In the latest test of its tenacious allegiance to the U.S., Mexico has once again planted itself squarely in Washington’s corner. Verbalizing what would eventually be its position, Foreign Minister Luis Ernesto Derbez announced to reporters at a lunchtime meeting in Brazil on June 13, that in the race for the temporary UN Security Council seat between U.S.-favorite Guatemala and Venezuela, his country would support the former, and that “the position is quite clear.” The competition for the Security Council slot has sparked vigorous lobbying from Washington in an attempt to block Caracas’ bid. Even veiled efforts have been made, including a meeting in Secretary of State Rice’s office, in order to coerce Chilean foreign minister Alejandro Foxley, and a confidential diplomatic note – leaked to the BBC – which underscored the U.S. position. Yet it is likely that Derbez, just like his predecessor Jorge Castañeda, did not need much of a push. Under President Vicente Fox, Mexican foreign policy in recent years has consistently trended away from an independent stance, in favor of near obeisance to pro-U.S. initiatives, and the supremacy of Washington’s hemispheric wish list.

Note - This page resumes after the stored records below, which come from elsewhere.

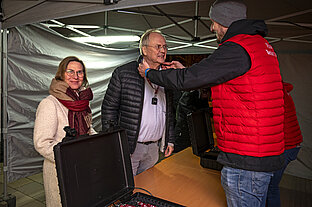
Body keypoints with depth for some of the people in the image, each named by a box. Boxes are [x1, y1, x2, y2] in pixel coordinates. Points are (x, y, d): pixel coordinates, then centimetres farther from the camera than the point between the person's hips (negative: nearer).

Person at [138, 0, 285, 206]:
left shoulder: (237, 48, -18)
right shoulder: (259, 43, 16)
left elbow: (186, 80, -19)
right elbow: (228, 81, 23)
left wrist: (149, 73, -1)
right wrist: (186, 70, 23)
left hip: (246, 160, -10)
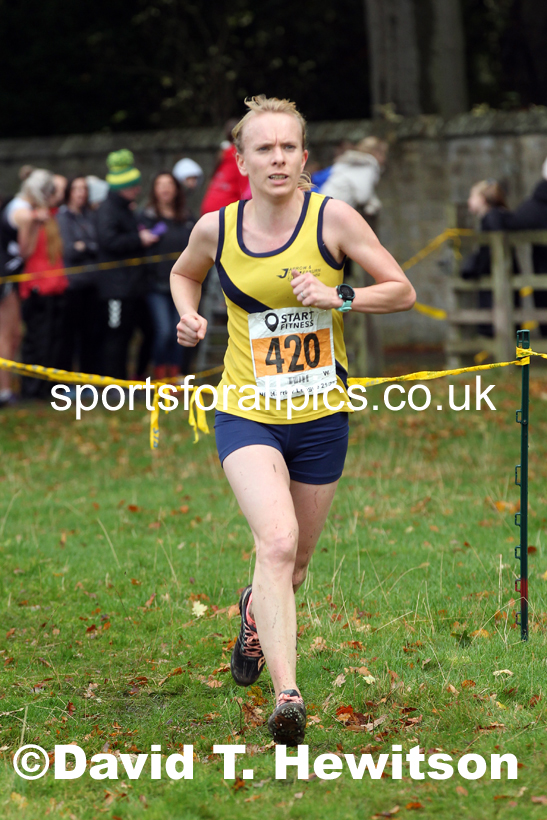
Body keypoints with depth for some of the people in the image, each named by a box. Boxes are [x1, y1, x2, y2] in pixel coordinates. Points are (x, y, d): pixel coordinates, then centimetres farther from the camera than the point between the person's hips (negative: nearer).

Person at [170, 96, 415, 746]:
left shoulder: (332, 218, -8)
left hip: (320, 416, 1)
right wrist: (187, 314, 0)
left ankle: (255, 608, 53)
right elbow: (183, 273, 20)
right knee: (277, 541, -25)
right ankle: (286, 695, -30)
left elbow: (402, 291, -3)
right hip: (247, 413, -1)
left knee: (293, 567, 15)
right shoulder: (216, 229, -3)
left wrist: (339, 298, -19)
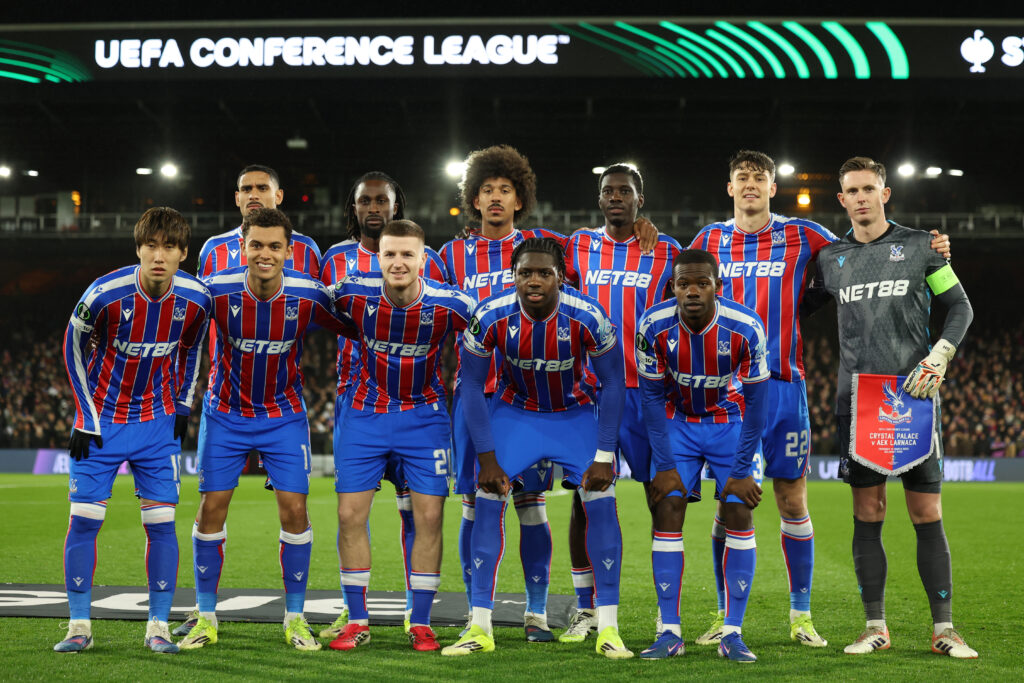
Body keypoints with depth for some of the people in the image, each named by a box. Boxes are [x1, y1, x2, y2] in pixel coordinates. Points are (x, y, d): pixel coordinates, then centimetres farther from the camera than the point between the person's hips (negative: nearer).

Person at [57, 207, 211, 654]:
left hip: (157, 422, 2)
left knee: (161, 521, -2)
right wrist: (85, 418, -4)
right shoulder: (105, 294, -20)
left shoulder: (195, 299, -12)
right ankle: (80, 626, 7)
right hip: (102, 419, -2)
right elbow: (74, 347, -4)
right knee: (84, 517, -4)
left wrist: (183, 408, 7)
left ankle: (158, 626, 8)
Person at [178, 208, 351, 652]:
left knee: (294, 509, -5)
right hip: (226, 412, 0)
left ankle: (295, 618, 9)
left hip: (284, 414, 0)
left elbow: (356, 332, 1)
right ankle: (206, 618, 12)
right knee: (211, 507, -1)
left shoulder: (309, 295, -17)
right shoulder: (216, 290, -19)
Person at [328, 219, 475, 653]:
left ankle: (421, 624, 10)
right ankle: (357, 622, 11)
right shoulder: (354, 292, -16)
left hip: (424, 416, -1)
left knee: (429, 517, -3)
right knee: (350, 515, -2)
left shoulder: (450, 304, -19)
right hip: (366, 415, 1)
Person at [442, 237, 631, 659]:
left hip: (577, 412, -1)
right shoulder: (491, 317, -25)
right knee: (487, 502, -10)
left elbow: (612, 383, -14)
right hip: (515, 411, 1)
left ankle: (608, 628, -1)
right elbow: (472, 387, -12)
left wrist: (603, 456, -15)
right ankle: (480, 628, -1)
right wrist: (487, 458, -14)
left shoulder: (587, 317, -27)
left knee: (601, 504, -12)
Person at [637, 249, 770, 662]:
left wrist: (742, 470, -15)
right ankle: (670, 633, -3)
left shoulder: (745, 328, -26)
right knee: (667, 511, -9)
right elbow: (653, 396, -11)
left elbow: (755, 402, -16)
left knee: (739, 514, -10)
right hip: (678, 423, 1)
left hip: (731, 423, -1)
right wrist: (665, 465, -12)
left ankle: (733, 634, -3)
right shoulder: (655, 326, -22)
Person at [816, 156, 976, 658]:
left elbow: (961, 307, 8)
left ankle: (943, 629, 4)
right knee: (868, 513, 2)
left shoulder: (919, 246, 6)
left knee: (927, 514, -2)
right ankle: (875, 627, 9)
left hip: (914, 394, -2)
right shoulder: (831, 258, 12)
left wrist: (939, 356, -5)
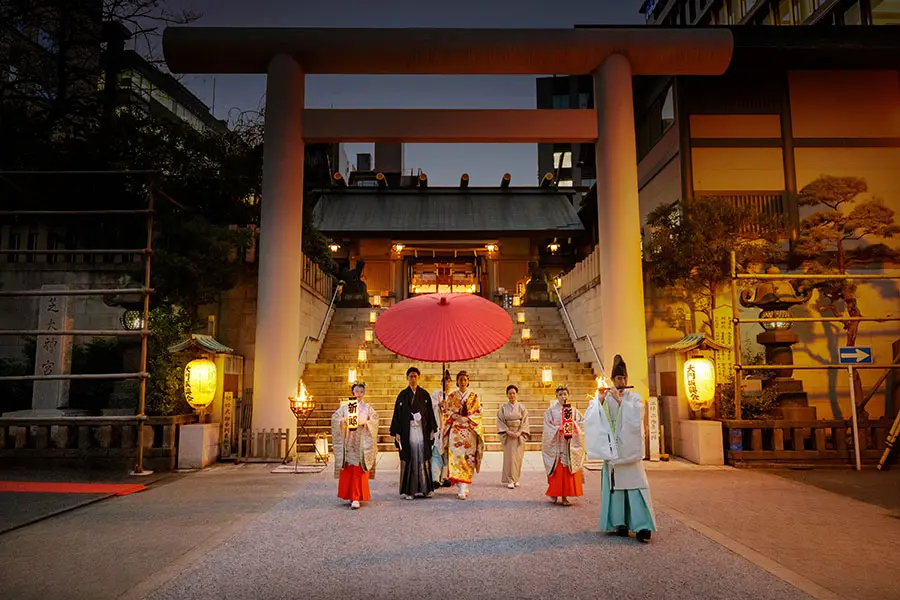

~Mr. Birns and Mr. Lettieri:
Mexico has made remarkable advances since 1991 towards true democracy, with political parties that actually compete for votes based on ideas, not handouts and coercion. Less recognized is that Mexico has made equally great strides towards free enterprise, and a system of societal meritocracy. Mexico has steadily been moving away from one-party, strongman political rule, corporate oligarchy, and racism, although she still has much to accomplish. Mexico, like Chile, is rapidly distancing itself from the failed political and economic models that guided Latin America throughout the 20th Century. It should be no wonder to you or anyone that modern Mexican leadership rejects retrograde politicians such as Chavez and Castro. Mexico is moving forward. Venezuela is moving backward. The citizens of nations that continue to pursue free enterprise and democracy are being well-served. The citizens of nations that accept dictatorial rule are doomed to poverty, as has been consistently demonstrated time and again for centuries. I am surprised that you have not noticed.
Mexico’s philosophical opposition to the dogma and doctrines of Chavez has nothing to do with obeisance to the United States, any more than the political and economic philosophies in Canada, Australia, Japan, and most of Europe represent US obeisance. The simple truth is that democracy and free enterprise work. Dictatorships do not work. Mexico understands, but obviously Venezuela does not, nor would it appear, does COHA.~
Yes, Mexico has made significant process since 1991, as you correctly point out, but it has a very long way to go to achieve authentic independence and bona fide sovereignty. Our contention that free markets don’t exhaust the definition of a full filled democracy and that the number of billionaires isn’t a faultless indicator of economic justice. To choose between today’s Mexico and Venezuela, surely one would have to agree that when it comes to exercisable options, Caracas is well ahead of Mexico’s cut.